Controlling The RGB LED

Now that we've covered a simple method for reading the line level audio signal, we can talk a bit about the other side of things; the LED. These things are very bright and look great if you put something around them like a cylinder of paper to diffuse the light.
RGB LEDs have four pins; 3 for each colour, and one for ground. I calculated the resistor values here based on the 5V PWM pin voltage, the forward current of each colour, and the forward voltage of each colour. That is, the resistor values for each colour are approximately equal to (5V - forward voltage of colour)/forward current. We need to include current limiting resistors because the forward current of each colour (approximately 20mA) is less than the maximum rated current of the PWM pins (40 mA), which would otherwise flow and likely burn out the LEDs in the absence of any resistance. I have included the basic schematic below.
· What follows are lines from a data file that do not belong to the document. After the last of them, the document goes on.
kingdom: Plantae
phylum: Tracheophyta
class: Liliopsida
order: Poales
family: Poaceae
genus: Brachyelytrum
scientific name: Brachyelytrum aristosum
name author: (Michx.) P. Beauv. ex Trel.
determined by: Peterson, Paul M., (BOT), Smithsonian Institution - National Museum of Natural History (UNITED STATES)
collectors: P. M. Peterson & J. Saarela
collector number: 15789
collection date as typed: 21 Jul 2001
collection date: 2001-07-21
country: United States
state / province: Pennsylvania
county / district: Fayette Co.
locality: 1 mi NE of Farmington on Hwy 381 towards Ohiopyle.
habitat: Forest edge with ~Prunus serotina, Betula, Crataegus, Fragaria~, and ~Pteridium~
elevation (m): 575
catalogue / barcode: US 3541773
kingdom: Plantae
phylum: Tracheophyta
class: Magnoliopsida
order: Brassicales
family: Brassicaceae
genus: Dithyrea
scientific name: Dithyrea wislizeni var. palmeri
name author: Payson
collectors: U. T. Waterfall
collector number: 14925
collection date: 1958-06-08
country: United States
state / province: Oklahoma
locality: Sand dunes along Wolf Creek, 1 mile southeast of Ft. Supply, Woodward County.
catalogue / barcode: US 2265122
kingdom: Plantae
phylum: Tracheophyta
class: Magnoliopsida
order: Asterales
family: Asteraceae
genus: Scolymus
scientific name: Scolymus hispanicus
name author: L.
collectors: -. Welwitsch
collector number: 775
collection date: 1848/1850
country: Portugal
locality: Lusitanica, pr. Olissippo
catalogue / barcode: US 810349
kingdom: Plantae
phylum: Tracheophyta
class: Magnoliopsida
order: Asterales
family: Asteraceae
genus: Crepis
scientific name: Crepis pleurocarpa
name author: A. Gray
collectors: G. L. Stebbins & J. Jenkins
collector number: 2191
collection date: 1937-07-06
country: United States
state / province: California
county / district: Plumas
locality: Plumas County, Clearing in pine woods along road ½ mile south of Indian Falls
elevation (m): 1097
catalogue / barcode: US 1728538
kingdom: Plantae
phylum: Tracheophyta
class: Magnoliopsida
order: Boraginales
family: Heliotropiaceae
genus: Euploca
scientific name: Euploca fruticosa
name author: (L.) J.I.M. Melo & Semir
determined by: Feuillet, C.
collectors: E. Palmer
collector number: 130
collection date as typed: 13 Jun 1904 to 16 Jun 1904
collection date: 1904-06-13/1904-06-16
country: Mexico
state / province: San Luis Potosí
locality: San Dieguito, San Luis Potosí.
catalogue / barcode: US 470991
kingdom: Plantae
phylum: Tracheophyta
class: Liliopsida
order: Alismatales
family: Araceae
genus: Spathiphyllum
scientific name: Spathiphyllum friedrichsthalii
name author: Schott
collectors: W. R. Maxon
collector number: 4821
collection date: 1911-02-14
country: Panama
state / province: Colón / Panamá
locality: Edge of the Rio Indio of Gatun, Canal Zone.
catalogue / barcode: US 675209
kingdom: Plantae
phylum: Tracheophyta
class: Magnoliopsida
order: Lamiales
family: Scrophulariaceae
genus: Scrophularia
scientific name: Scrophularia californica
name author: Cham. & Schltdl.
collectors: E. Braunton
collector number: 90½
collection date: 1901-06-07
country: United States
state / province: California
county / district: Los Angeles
The code below will simply switch between each colour. Note that 0 corresponds to LED off, and 255 corresponds to the maximum brightness for the PWM signal - something we will be including in the actual algorithm to control brightness with signal level and colour with each beat.

//Simple code toggles colour of LED at maximum brightness

const int redPin = 3;
const int greenPin = 5;
const int bluePin = 6;

int thisPin = redPin;
int other1 = greenPin;
int other2 = bluePin;

void setup() {

pinMode(redPin, OUTPUT);
pinMode(bluePin, OUTPUT);
pinMode(greenPin, OUTPUT);

}

void loop() {

analogWrite(thisPin,255); //maximum brightness
analogWrite(other1,0); //turn off
analogWrite(other2,0); //turn off

//switches colour every second
switch (thisPin) {
case redPin:
thisPin = bluePin;
other1 = redPin;

other2 = greenPin;
break;
case bluePin:
thisPin = greenPin;
other1 = redPin;
other2 = bluePin;
break;
case greenPin:
thisPin = redPin;
other1 = greenPin;
other2 = bluePin;

}

delay(1000);

}